CHAPTER VII.

ACROSS THE SEA TO A WITCH'S CALDRON.

Broadlawns, on the outskirts of Bayswater, London, England, on the evening Charles Babbington-Cole, from Toronto, Canada, is expected, is all aglow with lights; its exterior a goodly spectacle with its many windows. A long, low, rambling house, the front relieved by cornice and architrave, and an immense portico from which white stone steps, wide and worn by many feet, lead to the lawns and gardens, which are gay with bright flowers, intersected with old-fashioned serpentine walks; one would call it not inaptly a garden of roses, such were their number, such their variety and beauty. Great masses of rhododendrons, with the fragrant honeysuckle, sweet-briar, and lauristina lent perfume to the air. Some fine oaks, with beech and graceful locusts, gave beauty to the lawns; stone stables, with farm and carriage houses at the back, with paved court-yard, and kitchen-garden luxuriant in growth, a very horn of plenty.

"A lovely spot, an ideal home," said numerous passers-by to and from the modern Babylon. Alas! that the interior should be a very inferno; in the library are assembled the family, for a family talk.

Miss Villiers, to whom did we not give precedence, would trample on some one to gain first place. Timothy Stone, her maternal uncle, and Elizabeth Stone, his sister and Aunt to Miss Villiers; the latter by sheer strength of will, since her babyhood, has ruled at Broadlawns, even though, owing to disastrous speculation, the whole family were penniless, save for the large fortune of her step-mother, Miss Villiers lived for, moved and had her being for kingdom. Intensely selfish, and totally devoid of feeling, an apt pupil of her aunt and uncle, she regards all sentiment, romance or disinterested acts of kindness as mawkish, unpractical foolishness.

A word of her looks. In height, five feet two, round shoulders slightly high, thin spare figure, a brunette in coloring; stony eyes of piercing blackness, always cold and searching as though planted closely in the forehead to read one through, as to whether any of her dark secrets have been discovered; a hook nose, thin, determined lips; hair black as the wing of a raven; the back of her head covered with short, snake-like curls, the front was drawn back in straight bands, thus giving prominence to features already too unclassically so.

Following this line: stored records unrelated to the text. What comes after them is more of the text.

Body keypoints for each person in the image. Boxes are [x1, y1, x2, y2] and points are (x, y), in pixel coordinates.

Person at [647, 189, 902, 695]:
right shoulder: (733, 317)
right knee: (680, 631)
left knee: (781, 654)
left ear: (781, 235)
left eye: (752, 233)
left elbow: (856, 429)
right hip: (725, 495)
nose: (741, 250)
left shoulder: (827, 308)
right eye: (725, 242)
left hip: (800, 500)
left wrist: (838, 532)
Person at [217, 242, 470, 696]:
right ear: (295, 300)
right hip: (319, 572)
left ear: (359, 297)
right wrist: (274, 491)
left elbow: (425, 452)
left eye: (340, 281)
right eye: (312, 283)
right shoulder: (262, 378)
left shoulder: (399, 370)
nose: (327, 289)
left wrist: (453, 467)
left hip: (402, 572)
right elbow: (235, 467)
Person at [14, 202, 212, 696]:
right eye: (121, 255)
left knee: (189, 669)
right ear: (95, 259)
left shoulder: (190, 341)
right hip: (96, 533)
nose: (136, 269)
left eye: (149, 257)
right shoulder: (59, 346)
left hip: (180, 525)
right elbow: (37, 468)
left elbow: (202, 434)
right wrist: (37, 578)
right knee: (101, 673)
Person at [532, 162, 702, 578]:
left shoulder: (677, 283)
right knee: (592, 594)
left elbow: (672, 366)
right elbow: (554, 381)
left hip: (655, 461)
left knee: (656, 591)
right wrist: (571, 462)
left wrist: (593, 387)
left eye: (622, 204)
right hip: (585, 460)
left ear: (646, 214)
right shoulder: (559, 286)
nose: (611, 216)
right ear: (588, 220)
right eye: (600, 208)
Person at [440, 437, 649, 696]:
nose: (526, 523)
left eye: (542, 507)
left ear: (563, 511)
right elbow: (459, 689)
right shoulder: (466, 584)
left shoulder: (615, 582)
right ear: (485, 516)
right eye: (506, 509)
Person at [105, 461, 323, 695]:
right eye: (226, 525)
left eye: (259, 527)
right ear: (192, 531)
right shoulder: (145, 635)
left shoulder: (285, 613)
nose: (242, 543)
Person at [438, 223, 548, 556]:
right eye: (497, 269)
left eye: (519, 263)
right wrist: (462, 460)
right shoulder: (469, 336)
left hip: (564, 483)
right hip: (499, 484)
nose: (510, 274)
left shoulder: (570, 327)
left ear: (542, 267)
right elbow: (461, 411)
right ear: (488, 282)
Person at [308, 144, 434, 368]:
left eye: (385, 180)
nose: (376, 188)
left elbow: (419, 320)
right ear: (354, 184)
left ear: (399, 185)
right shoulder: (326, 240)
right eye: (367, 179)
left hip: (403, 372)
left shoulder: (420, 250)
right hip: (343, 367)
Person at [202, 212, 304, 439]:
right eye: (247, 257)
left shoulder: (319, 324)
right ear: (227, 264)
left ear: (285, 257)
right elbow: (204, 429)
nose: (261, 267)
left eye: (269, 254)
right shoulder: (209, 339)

As far as a man can be said to resemble a woman, so did, in looks and character, Timothy Stone his niece, save that his once coal-black hair is now white; his fishy eyes sunken, though keen as a razor; in height, five feet ten; of spare, alert figure, active as a prize racer, knowing as the jockey who rides him.

Elizabeth Stone is an older counter-part of her niece, save that she wears that fashionable mantle of to-day—the cloak of religion, in which, unlike her brother, she is so comfortable as never to allow it to fall from her angular shoulders.

The library, an old-fashioned, cold looking room, furnished in black oak, everything being in spotless order, from books biblical and secular, to Aunt Elizabeth's hands, folded just so on her stiff gown of black silk, as to cause one to long for déshabillé somewhere other than in the principles of those present.